The Book of Laughter and Forgetting by Milan Kundera: Summary & Analysis

Instructor: Audrey Farley

Audrey is a doctoral student in English at University of Maryland.

This lesson offers a plot summary and analysis of theme, form, and genre in Milan Kundera's 1979 novel, 'The Book of Laughter and Forgetting.' The novel is a collection of seven vignettes about characters in Europe during the era of Russian occupation.

Overview of the Narrative

The Book of Laughter and Forgetting was written by Czech novelist Milan Kundera in 1979. The book explores the phenomenon of forgetfulness in the domains of history, politics, and personal life. The novel, which comprises seven separate narratives, has elements of the magical realist genre, a genre of fiction that is realistic and includes mythical elements.

Plot Summary

Kundera's novel consists of seven separate stories. The first story is about Mirek, whose homeland is occupied Russia in 1971. Mirek is under police surveillance, and he tries to discreetly retrieve love letters from his former lover, Zdena. The second story is about a woman, Marketa, and her husband, Karel, who learn to cope with Karel's childlike mother while also dealing with the memories of past desires. The third story is about two American girls, Gabrielle and Michelle, at a French summer school who learn the lessons of laughter. The fourth story is about Tamina, a woman living in a remote town in Western Europe, who struggles to salvage memories of her husband and their life together in Bohemia.

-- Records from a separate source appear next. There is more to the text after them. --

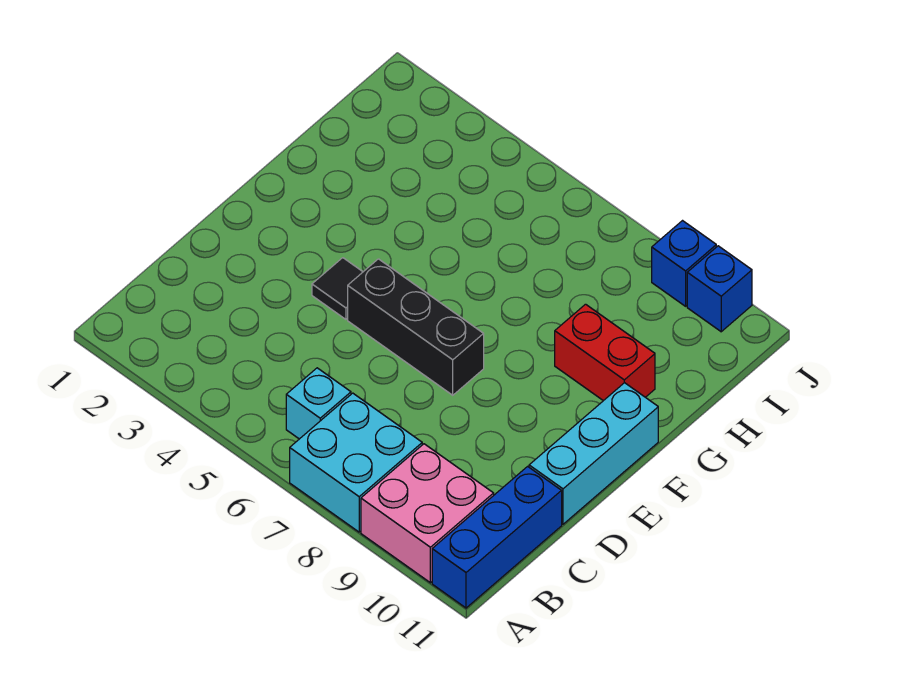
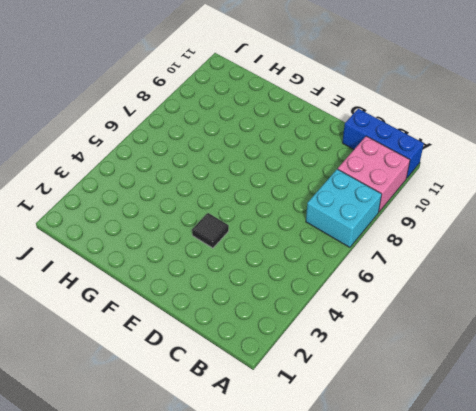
none -> cyan brick B6 level 1
none -> cyan brick D11:F11 level 1

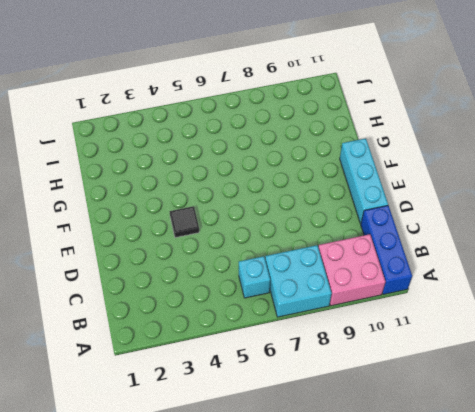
none -> black brick E5:E7 level 1
none -> red brick G9:G10 level 1

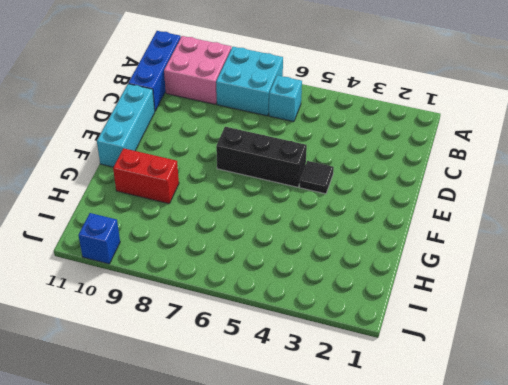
none -> blue brick J9 level 1

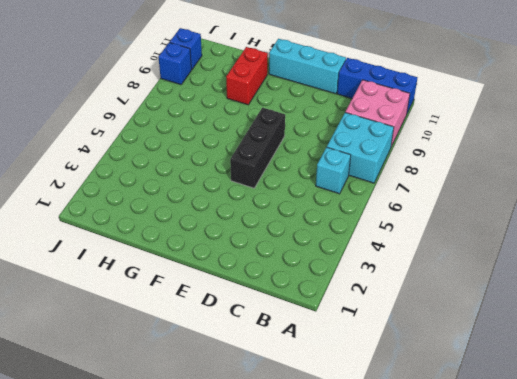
none -> black tile E4 level 1

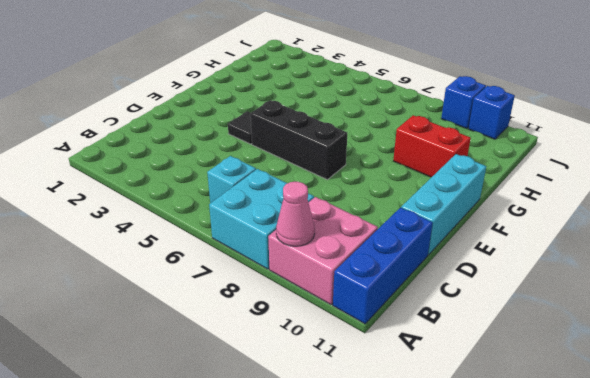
pink cone A9 level 2 -> none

The fifth story is about Kristyna, a woman who becomes romantically involved with a student of poetry and philosophy. The sixth story returns to Tamina, comparing her struggles to remember her husband with the author's own struggle to remember his dead father. In this story, Tamina travels to a remote island, where she is raped by children before drowning. The final story describes an orgy, portraying a group of naked women and other women on a beach as they have sex and exchange opinions about the fate of Western civilization.

Important Themes

Not surprisingly, laughter is an important theme in the book. Kundera portrays how laughter is a form of revolt against oppression. In one scene, characters laugh at a funeral. This irreverent behavior allows them to express disdain for the absurdities of life and the political situation in Europe. In one passage, the narrator explains that laughter is diabolical, claiming that laughter originated when the devil emitted sounds to mock God and his divine creation. Another important theme is forgetting. The narrative portrays how characters struggle to recall private heritage and history, since communist regimes attempt to render all of life public. Characters struggle not to define the future, but to redefine the past by restoring personal and familial memories.

Another important theme is human folly. Characters struggle to control their sexual urges and instincts, along with other temptations. Kundera does not pass judgment on these characters, but rather acknowledges their imperfections as human beings.